À la ville rationnelle, à la planification des vastes espaces urbains, Le Corbusier substitue une vision de la cité articulée autour de bâtiments symboliques. Il définit cette ville humaniste dans Sur les 4 Routes, La Maison des hommes, et en publiant dans les revues L’Homme réel et L’Homme et l’architecture. Chandigarh s’impose comme la démonstration concrète de cette vision universaliste du monde. Au début des années 1950, les autorités indiennes lui confient la conception de la nouvelle capitale du Pendjab. Il prend en charge l’urbanisme complet de la ville, construit les premiers bâtiments officiels et réalise des résidences privées.
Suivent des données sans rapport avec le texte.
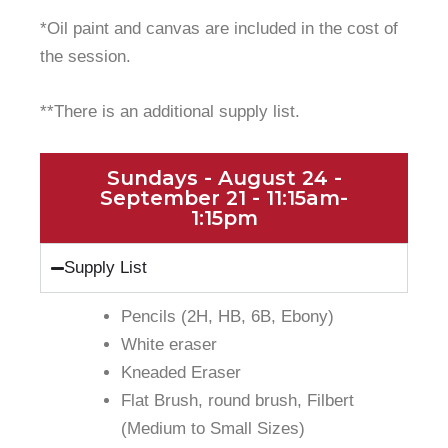
*Oil paint and canvas are included in the cost of
the session.
**There is an additional supply list.
Sundays - August 24 -
September 21 - 11:15am-
1:15pm
Supply List
Pencils (2H, HB, 6B, Ebony)
White eraser
Kneaded Eraser
Flat Brush, round brush, Filbert
(Medium to Small Sizes)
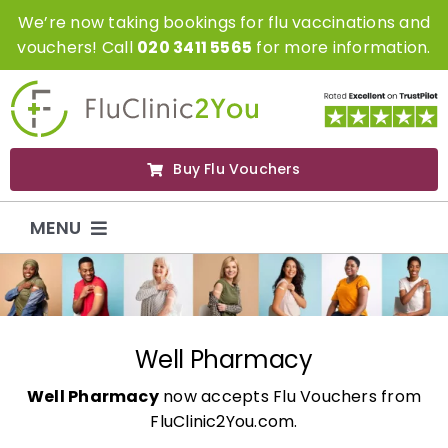
Skip
We’re now taking bookings for flu vaccinations and
to
vouchers! Call
020 3411 5565
for more information.
content
Buy Flu Vouchers
MENU
Flu Vaccinations
Flu Vouchers
Well Pharmacy
Well Pharmacy
now accepts Flu Vouchers from
Covid Vaccinations
FluClinic2You.com.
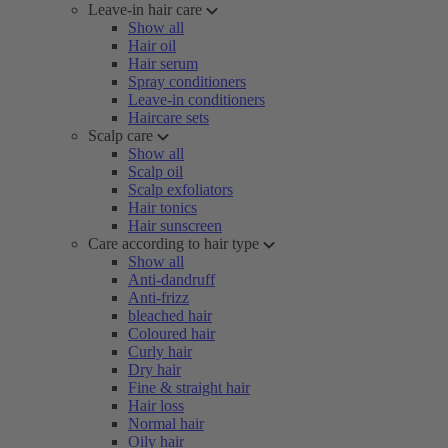
Leave-in hair care
Show all
Hair oil
Hair serum
Spray conditioners
Leave-in conditioners
Haircare sets
Scalp care
Show all
Scalp oil
Scalp exfoliators
Hair tonics
Hair sunscreen
Care according to hair type
Show all
Anti-dandruff
Anti-frizz
bleached hair
Coloured hair
Curly hair
Dry hair
Fine & straight hair
Hair loss
Normal hair
Oily hair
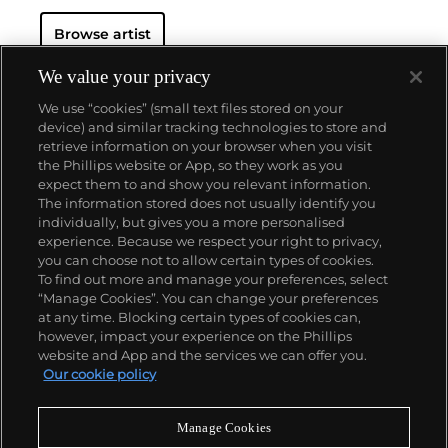
Browse artist
We value your privacy
We use “cookies” (small text files stored on your
device) and similar tracking technologies to store and
retrieve information on your browser when you visit
the Phillips website or App, so they work as you
About us
expect them to and show you relevant information.
The information stored does not usually identify you
individually, but gives you a more personalised
Our services
experience. Because we respect your right to privacy,
you can choose not to allow certain types of cookies.
To find out more and manage your preferences, select
Policies
“Manage Cookies”. You can change your preferences
at any time. Blocking certain types of cookies can,
however, impact your experience on the Phillips
website and App and the services we can offer you.
Never miss a moment
Our cookie policy
Subscribe to our newsletter
Manage Cookies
Comme un symbole, Le Corbusier avait voulu y ériger un monument pacifiste, une main, une partie du corps substituée à la colombe de la paix.
L’exposition se clôt sur la réalisation de Le Corbusier à la fois la plus personnelle et la plus emblématique de sa pensée : Le Cabanon. Pour cette « cellule d’habitation », construite sur un rocher de bord de mer à Roquebrune-Cap-Martin, Le Corbusier conçoit un espace minimum de vie. Le cabanon apparaît comme un paradoxe pour un architecte qui se sera imposé dans la démesure de grands projets urbains – celle d’une intense communication, d’une publicité savamment orchestrée, multipliant sans trêve la diffusion de son image – mais aussi dans l’aspiration au dénuement. Avec le cabanon s’exprime sa volonté de vivre dans un espace minimum et minimal, fondé sur la simple physiologie du corps. Le Corbusier y vivra presque nu, et c’est en contrebas qu’il y disparaîtra lors de l’une de ses baignades quotidiennes en Méditerranée, en 1965.